What is needed is a verbatim copy of the data, minus the pictures.

-----

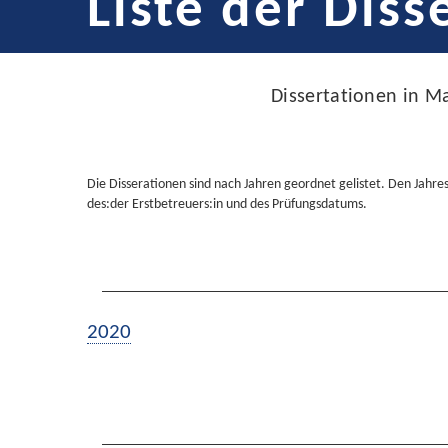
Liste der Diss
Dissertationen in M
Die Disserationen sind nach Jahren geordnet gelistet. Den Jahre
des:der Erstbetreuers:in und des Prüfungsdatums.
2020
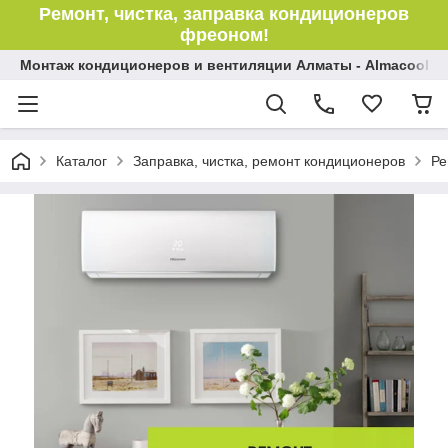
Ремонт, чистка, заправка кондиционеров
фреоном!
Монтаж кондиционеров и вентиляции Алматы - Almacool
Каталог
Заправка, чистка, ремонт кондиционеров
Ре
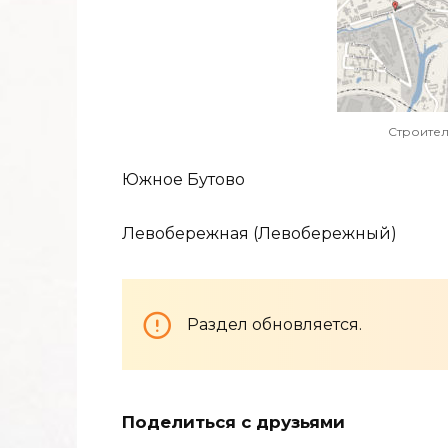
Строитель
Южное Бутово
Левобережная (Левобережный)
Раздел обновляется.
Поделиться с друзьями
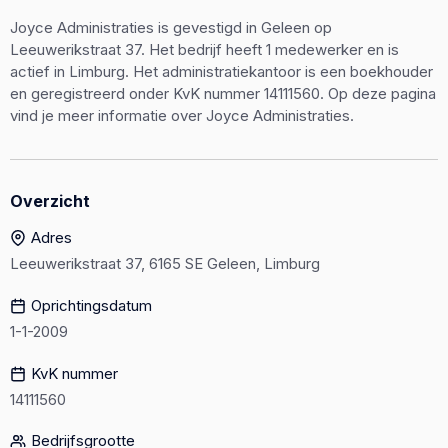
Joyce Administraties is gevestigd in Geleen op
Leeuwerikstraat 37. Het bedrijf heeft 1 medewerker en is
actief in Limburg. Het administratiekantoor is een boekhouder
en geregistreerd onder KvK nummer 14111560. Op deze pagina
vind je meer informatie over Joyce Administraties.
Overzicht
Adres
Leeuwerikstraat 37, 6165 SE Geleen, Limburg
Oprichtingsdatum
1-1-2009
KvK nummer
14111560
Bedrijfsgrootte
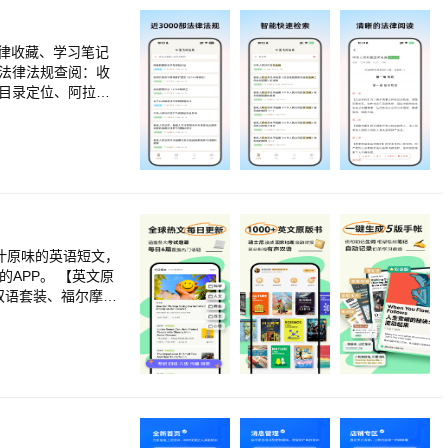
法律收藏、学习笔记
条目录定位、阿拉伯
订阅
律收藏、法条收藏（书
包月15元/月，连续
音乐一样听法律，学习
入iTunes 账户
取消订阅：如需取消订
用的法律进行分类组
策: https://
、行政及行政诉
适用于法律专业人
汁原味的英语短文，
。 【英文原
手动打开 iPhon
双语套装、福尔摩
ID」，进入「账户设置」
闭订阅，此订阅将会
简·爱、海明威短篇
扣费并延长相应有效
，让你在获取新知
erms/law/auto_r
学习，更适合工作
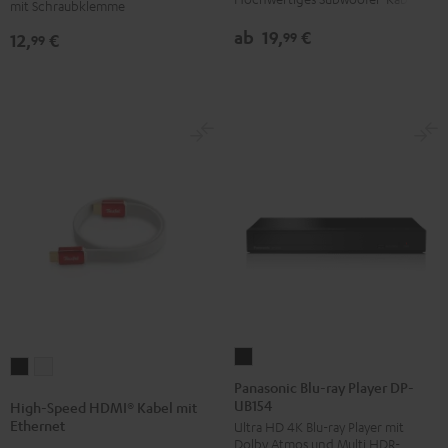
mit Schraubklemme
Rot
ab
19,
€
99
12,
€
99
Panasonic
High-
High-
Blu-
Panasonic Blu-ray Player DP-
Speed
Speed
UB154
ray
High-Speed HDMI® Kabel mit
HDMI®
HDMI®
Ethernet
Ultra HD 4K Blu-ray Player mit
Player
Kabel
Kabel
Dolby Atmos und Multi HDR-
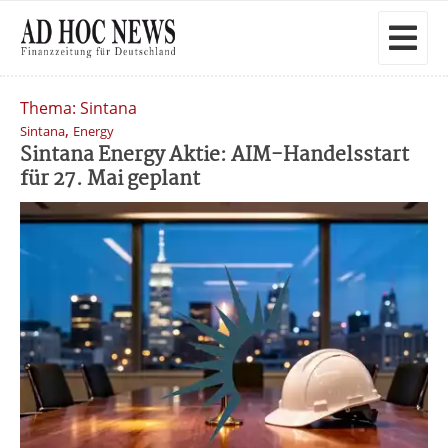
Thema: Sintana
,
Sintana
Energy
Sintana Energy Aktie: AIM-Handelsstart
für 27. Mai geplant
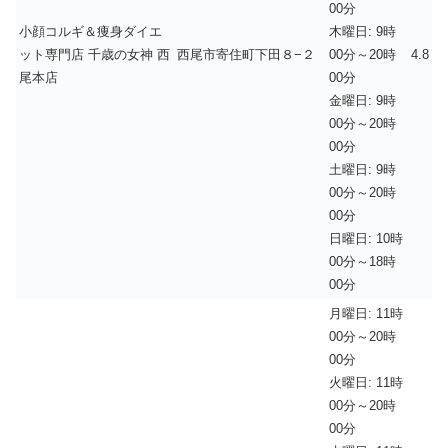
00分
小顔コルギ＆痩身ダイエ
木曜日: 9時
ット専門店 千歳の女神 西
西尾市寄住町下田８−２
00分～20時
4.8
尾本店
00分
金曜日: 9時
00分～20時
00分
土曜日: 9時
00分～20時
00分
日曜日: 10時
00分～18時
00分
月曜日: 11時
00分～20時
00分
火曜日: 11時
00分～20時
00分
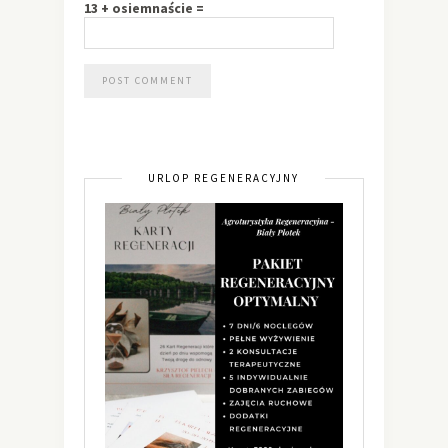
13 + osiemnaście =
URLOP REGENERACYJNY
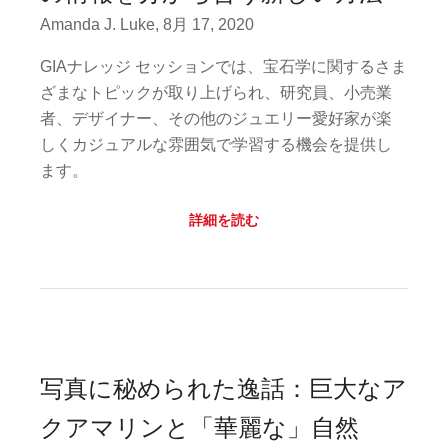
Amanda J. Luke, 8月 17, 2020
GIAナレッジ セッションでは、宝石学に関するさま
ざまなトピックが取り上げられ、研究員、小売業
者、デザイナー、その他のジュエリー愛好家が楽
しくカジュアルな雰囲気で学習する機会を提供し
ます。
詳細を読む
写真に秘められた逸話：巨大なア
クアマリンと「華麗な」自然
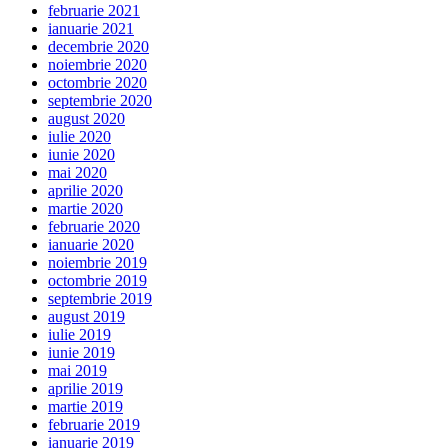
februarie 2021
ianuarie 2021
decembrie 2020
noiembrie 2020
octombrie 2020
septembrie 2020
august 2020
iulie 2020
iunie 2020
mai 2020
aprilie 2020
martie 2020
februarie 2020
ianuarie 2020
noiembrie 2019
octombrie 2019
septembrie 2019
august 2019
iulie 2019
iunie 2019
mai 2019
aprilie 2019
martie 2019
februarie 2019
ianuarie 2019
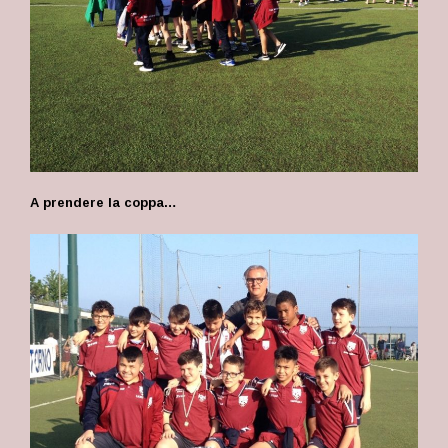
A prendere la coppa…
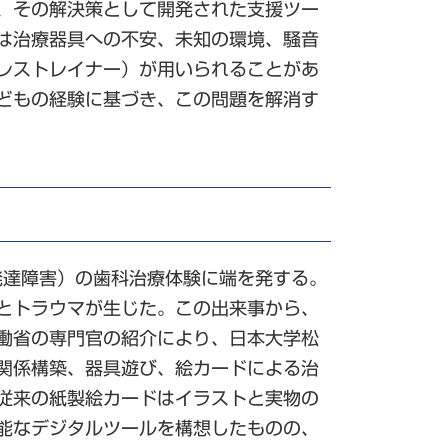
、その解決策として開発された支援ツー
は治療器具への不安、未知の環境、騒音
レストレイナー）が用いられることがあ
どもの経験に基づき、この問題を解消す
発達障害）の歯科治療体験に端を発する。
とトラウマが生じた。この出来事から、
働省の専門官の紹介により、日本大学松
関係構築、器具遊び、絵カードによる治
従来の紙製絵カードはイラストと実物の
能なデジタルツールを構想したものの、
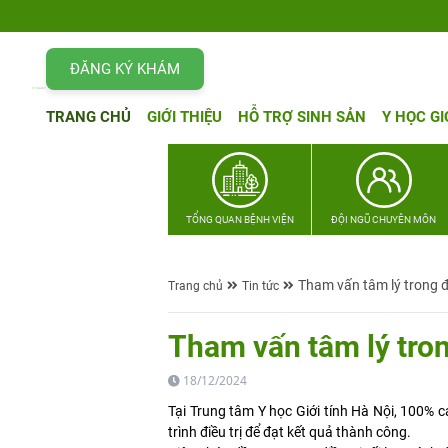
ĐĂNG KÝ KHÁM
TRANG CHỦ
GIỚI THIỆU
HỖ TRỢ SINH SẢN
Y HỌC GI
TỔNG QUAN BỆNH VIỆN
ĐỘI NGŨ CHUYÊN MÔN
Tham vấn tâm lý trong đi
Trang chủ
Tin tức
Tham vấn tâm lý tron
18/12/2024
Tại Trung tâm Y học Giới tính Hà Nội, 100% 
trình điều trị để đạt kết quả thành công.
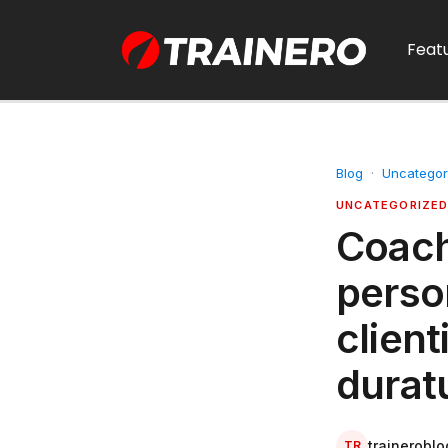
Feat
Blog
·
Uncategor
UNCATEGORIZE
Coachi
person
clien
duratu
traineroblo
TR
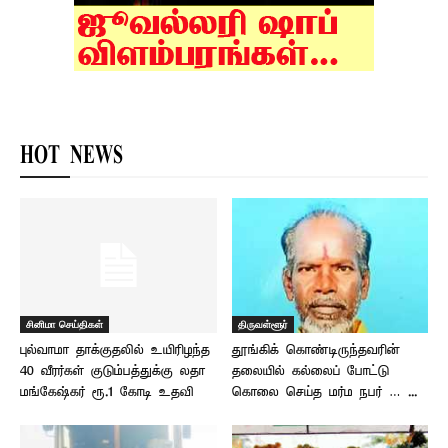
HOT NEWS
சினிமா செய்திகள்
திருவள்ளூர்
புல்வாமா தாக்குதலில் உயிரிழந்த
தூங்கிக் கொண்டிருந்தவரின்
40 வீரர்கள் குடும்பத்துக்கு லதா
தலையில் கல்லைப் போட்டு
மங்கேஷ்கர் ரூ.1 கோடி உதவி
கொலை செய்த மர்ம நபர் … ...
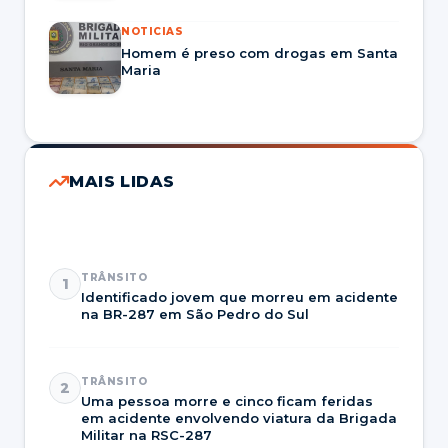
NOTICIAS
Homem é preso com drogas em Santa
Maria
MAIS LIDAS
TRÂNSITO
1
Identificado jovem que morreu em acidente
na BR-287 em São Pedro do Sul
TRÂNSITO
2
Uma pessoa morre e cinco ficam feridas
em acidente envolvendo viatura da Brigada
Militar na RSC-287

-----

* _Task solution_
Liste der Diss
Dissertationen in M
Die Disserationen sind nach Jahren geordnet gelistet. Den Jahre
des:der Erstbetreuers:in und des Prüfungsdatums.
2020
Ремонт, чистка, заправка кондиционеров
фреоном!
Монтаж кондиционеров и вентиляции Алматы - Almacool
Каталог
Заправка, чистка, ремонт кондиционеров
Ре
Строитель
Южное Бутово
Левобережная (Левобережный)
Раздел обновляется.
Поделиться с друзьями
Joyce Administraties is gevestigd in Geleen op
Leeuwerikstraat 37. Het bedrijf heeft 1 medewerker en is
actief in Limburg. Het administratiekantoor is een boekhouder
en geregistreerd onder KvK nummer 14111560. Op deze pagina
vind je meer informatie over Joyce Administraties.
Overzicht
Adres
Leeuwerikstraat 37, 6165 SE Geleen, Limburg
Oprichtingsdatum
1-1-2009
KvK nummer
14111560
Bedrijfsgrootte
法律收藏、学习笔记
条目录定位、阿拉伯
订阅
律收藏、法条收藏（书
包月15元/月，连续
音乐一样听法律，学习
入iTunes 账户
取消订阅：如需取消订
用的法律进行分类组
策: https://
、行政及行政诉
适用于法律专业人
汁原味的英语短文，
。 【英文原
手动打开 iPhon
双语套装、福尔摩
ID」，进入「账户设置」
闭订阅，此订阅将会
简·爱、海明威短篇
扣费并延长相应有效
，让你在获取新知
erms/law/auto_r
学习，更适合工作
mit Schraubklemme
Rot
ab
19,
€
99
12,
€
99
Panasonic
High-
High-
Blu-
Panasonic Blu-ray Player DP-
Speed
Speed
UB154
ray
High-Speed HDMI® Kabel mit
HDMI®
HDMI®
Ethernet
Ultra HD 4K Blu-ray Player mit
Player
Kabel
Kabel
Dolby Atmos und Multi HDR-
Thema: Sintana
,
Sintana
Energy
Sintana Energy Aktie: AIM-Handelsstart
für 27. Mai geplant
00分
小顔コルギ＆痩身ダイエ
木曜日: 9時
ット専門店 千歳の女神 西
西尾市寄住町下田８−２
00分～20時
4.8
尾本店
00分
金曜日: 9時
00分～20時
00分
土曜日: 9時
00分～20時
00分
日曜日: 10時
00分～18時
00分
月曜日: 11時
00分～20時
00分
火曜日: 11時
00分～20時
00分
13 + osiemnaście =
URLOP REGENERACYJNY
Amanda J. Luke, 8月 17, 2020
GIAナレッジ セッションでは、宝石学に関するさま
ざまなトピックが取り上げられ、研究員、小売業
者、デザイナー、その他のジュエリー愛好家が楽
しくカジュアルな雰囲気で学習する機会を提供し
ます。
詳細を読む
写真に秘められた逸話：巨大なア
クアマリンと「華麗な」自然
februarie 2021
ianuarie 2021
decembrie 2020
noiembrie 2020
octombrie 2020
septembrie 2020
august 2020
iulie 2020
iunie 2020
mai 2020
aprilie 2020
martie 2020
februarie 2020
ianuarie 2020
noiembrie 2019
octombrie 2019
septembrie 2019
august 2019
iulie 2019
iunie 2019
mai 2019
aprilie 2019
martie 2019
februarie 2019
ianuarie 2019
A prendere la coppa…
、その解決策として開発された支援ツー
は治療器具への不安、未知の環境、騒音
レストレイナー）が用いられることがあ
どもの経験に基づき、この問題を解消す
発達障害）の歯科治療体験に端を発する。
とトラウマが生じた。この出来事から、
働省の専門官の紹介により、日本大学松
関係構築、器具遊び、絵カードによる治
従来の紙製絵カードはイラストと実物の
能なデジタルツールを構想したものの、
ĐĂNG KÝ KHÁM
TRANG CHỦ
GIỚI THIỆU
HỖ TRỢ SINH SẢN
Y HỌC GI
TỔNG QUAN BỆNH VIỆN
ĐỘI NGŨ CHUYÊN MÔN
Tham vấn tâm lý trong đi
Trang chủ
Tin tức
Tham vấn tâm lý tron
18/12/2024
Tại Trung tâm Y học Giới tính Hà Nội, 100% 
trình điều trị để đạt kết quả thành công.
Feat
Blog
·
Uncategor
UNCATEGORIZE
Coachi
person
clien
duratu
traineroblo
TR
HOT NEWS
சினிமா செய்திகள்
திருவள்ளூர்
புல்வாமா தாக்குதலில் உயிரிழந்த
தூங்கிக் கொண்டிருந்தவரின்
40 வீரர்கள் குடும்பத்துக்கு லதா
தலையில் கல்லைப் போட்டு
மங்கேஷ்கர் ரூ.1 கோடி உதவி
கொலை செய்த மர்ம நபர் … ...
NOTICIAS
Homem é preso com drogas em Santa
Maria
MAIS LIDAS
TRÂNSITO
1
Identificado jovem que morreu em acidente
na BR-287 em São Pedro do Sul
TRÂNSITO
2
Uma pessoa morre e cinco ficam feridas
em acidente envolvendo viatura da Brigada
Militar na RSC-287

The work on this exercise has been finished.